If you were to ask Iranians about the lifting of economic
sanctions and many of them will tell you it’s too early to judge
the impact this will have on their country’s economy and their
everyday lives.
But as we found out on our recent visit to Tehran, some tech
entrepreneurs are not waiting around to find out what comes next.
They’re getting started already.
Takhfifan, which means “discount” in Farsi, is an online
retail startup run by Nazanin Daneshvar.
The tech venture is a lot like an Iranian version of Groupon.
Takhfifan brokers steep discounts with a variety of Tehran retailers
on everything from sunglasses to candy to knock-off Starbucks mugs.
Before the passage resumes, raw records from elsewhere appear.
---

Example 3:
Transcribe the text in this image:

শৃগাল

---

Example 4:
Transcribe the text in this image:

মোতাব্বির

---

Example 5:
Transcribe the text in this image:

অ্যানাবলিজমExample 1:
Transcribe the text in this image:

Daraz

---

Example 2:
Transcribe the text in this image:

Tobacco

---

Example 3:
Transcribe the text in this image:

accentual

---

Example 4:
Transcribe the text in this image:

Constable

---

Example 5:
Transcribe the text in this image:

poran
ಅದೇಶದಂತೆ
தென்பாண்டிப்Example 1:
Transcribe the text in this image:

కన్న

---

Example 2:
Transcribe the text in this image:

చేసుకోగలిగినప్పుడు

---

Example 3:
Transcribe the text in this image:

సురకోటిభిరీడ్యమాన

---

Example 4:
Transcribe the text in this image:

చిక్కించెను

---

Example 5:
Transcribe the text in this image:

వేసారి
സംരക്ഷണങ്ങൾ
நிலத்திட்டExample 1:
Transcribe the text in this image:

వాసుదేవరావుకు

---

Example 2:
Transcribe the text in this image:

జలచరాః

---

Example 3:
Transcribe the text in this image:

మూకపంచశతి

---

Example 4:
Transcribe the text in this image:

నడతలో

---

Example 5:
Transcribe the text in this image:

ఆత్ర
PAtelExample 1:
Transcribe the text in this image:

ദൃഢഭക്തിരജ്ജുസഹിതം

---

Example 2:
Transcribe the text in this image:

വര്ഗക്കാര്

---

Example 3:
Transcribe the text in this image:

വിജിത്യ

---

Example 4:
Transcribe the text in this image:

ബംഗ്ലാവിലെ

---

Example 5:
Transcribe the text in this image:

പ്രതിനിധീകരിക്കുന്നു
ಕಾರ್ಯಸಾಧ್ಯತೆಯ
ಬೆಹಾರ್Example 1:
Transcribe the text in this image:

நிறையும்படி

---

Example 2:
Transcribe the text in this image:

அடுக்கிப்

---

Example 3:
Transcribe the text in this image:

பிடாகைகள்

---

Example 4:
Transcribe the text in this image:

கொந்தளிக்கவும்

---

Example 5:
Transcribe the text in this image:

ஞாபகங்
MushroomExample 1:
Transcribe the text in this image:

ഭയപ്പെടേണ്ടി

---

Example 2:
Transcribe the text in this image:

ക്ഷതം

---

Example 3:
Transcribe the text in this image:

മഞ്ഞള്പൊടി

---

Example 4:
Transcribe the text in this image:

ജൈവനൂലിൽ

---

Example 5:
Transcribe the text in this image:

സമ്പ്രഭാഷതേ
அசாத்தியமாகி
Consumers order online, and they appear to
love the deals: Daneshvar’s startup has seen 100-percent annual
growth.
“Basically we are offering deals, daily deals, coupons vouchers,
flash sales, promotions, anything that is related to discounts,”
Daneshvar says.
She wears a long black cardigan over a white blouse,
with a hijab that looks more decorative than obligatory.
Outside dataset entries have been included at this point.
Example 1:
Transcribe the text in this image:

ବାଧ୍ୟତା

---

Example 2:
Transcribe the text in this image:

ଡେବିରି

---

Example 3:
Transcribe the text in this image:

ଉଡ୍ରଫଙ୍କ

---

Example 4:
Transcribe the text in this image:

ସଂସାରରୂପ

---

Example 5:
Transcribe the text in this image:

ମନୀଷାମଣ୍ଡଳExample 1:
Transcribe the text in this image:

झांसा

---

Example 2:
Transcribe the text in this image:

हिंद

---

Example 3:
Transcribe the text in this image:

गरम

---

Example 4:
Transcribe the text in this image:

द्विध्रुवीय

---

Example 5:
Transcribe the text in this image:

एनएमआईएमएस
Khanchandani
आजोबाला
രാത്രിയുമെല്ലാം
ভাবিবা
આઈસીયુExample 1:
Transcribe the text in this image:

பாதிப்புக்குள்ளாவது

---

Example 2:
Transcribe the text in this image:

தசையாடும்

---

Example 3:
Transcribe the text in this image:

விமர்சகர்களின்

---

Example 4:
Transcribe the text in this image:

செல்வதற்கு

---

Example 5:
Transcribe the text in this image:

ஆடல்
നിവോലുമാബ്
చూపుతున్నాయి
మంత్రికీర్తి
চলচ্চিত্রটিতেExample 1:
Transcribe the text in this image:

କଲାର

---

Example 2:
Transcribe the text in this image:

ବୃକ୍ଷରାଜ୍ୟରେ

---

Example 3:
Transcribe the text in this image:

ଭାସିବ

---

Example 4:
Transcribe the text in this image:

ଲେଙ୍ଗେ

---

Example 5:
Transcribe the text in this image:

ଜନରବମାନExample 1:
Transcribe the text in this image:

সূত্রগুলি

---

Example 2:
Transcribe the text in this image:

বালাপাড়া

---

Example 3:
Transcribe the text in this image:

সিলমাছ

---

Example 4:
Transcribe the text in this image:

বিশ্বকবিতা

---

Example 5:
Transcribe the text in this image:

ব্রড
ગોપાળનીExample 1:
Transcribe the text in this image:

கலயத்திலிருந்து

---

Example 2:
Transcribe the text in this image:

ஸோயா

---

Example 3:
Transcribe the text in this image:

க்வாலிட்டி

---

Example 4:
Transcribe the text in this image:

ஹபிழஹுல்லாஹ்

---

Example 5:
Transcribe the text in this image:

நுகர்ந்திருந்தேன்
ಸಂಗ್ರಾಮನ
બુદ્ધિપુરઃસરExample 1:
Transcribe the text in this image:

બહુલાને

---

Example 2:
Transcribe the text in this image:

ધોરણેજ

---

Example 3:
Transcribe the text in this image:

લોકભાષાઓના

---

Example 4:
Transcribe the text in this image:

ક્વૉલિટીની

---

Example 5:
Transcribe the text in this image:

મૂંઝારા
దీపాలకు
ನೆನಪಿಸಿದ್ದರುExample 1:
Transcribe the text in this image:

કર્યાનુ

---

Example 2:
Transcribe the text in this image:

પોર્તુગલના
Daneshvar went to grad school in Tehran, then landed a job in
London as a developer with a company trying to break into the Iranian
market.
But Daneshvar says economic sanctions killed any chances of
that happening.
“So, I moved back,” she says. And she got her first idea for a
startup.
“My parents were living in a flat on the third floor and they
were carrying all these groceries [up and down the stairs] all the
time," she says. "And I just thought, ‘Maybe we should do
something similar to Europe.’ So, I started the first online
grocery shopping.”
Daneshvar’s maiden voyage as a tech entrepreneur took off so
quickly it crashed and burned.
It was a simple home-delivery venture: A
customer orders groceries through an app, and they get delivered to
the customer’s home. But lots of media attention made things
complicated.
“We were on all the big brand newspapers,” Daneshvar says. “In
one hour we got over 5,000 orders from everywhere in Tehran. And then
it was just myself with one delivery guy, and it was just, ‘Oh, my
God, this is just not going to work.’”
After that trial, Daneshvar took another job outside the country,
this time in Germany. And that’s where she dreamed up the idea for
Takhfifan.
She thought an Internet-based shopping program of some sort would
work in Tehran.
Four years ago, Takhfifan went online.
As of a year ago, the
startup used one corner of a four-story building in north Tehran.
Now
it's using the whole building, including the basement, which
functions as a warehouse for goods on sale.
Last year, Daneshvar was invited to California for a tech
conference. She even got to meet with an executive from Groupon.
“I started explaining, this is how we do it,” she says. “And
then it was, ‘I can’t believe it. You are exactly copying us.’